Der Verwaltungsgerichtshof hat durch den Vorsitzenden Senatspräsident Dr. Zorn und die Hofrätin Dr. Büsser sowie den Hofrat MMag. Maislinger als Richter, unter Mitwirkung der Schriftführerin Mag. Engenhart, über die Revision des Finanzamtes Kufstein Schwaz in 6130 Schwaz, Brandlstraße 19/1, gegen das Erkenntnis des Bundesfinanzgerichts vom 27. November 2015, Zl. RV/3100417/2010, betreffend Einkommensteuer 2007 (mitbeteiligte Partei: M O in P), den Beschluss gefasst:

Normen

BAO §167 Abs2;
EStG 1988 §16 Abs1;
EStG 1988 §2 Abs3 Z6;
EStG 1988 §28;
VwGG §41;

 

Spruch:

Die Revision wird zurückgewiesen.

Begründung

1 Nach Art. 133 Abs. 4 B-VG ist gegen ein Erkenntnis des Verwaltungsgerichtes die Revision zulässig, wenn sie von der Lösung einer Rechtsfrage abhängt, der grundsätzliche Bedeutung zukommt, insbesondere weil das Erkenntnis von der Rechtsprechung des Verwaltungsgerichtshofes abweicht, eine solche Rechtsprechung fehlt oder die zu lösende Rechtsfrage in der bisherigen Rechtsprechung des Verwaltungsgerichtshofes nicht einheitlich beantwortet wird.

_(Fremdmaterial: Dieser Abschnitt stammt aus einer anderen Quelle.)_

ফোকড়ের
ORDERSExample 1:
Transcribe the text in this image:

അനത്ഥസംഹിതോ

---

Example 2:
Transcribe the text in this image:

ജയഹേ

2 Nach § 34 Abs. 1 VwGG sind Revisionen, die sich wegen Nichtvorliegens der Voraussetzungen des Art. 133 Abs. 4 B-VG nicht zur Behandlung eignen, ohne weiteres Verfahren in nichtöffentlicher Sitzung mit Beschluss zurückzuweisen.

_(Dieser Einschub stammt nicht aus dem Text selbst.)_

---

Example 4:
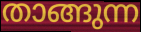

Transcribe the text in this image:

താങ്ങുന്ന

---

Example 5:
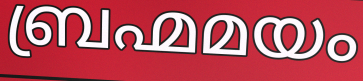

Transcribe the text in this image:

ബ്രഹ്മമയംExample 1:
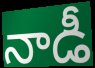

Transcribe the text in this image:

నాడీ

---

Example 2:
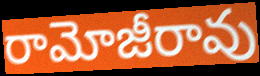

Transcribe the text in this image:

రామోజీరావు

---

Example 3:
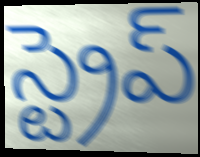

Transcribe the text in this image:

స్ట్రెప్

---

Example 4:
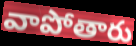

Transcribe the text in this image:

వాపోతారు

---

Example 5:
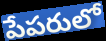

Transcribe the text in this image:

పేపరులోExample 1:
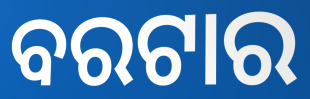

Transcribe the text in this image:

ବରଟାର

3 Nach § 34 Abs. 1a VwGG ist der Verwaltungsgerichtshof bei der Beurteilung der Zulässigkeit der Revision gemäß Art. 133 Abs. 4 B-VG an den Ausspruch des Verwaltungsgerichtes gemäß § 25a Abs. 1 VwGG nicht gebunden. Die Zulässigkeit einer außerordentlichen Revision gemäß Art. 133 Abs. 4 B-VG hat der Verwaltungsgerichtshof im Rahmen der dafür in der Revision vorgebrachten Gründe (§ 28 Abs. 3 VwGG) zu überprüfen.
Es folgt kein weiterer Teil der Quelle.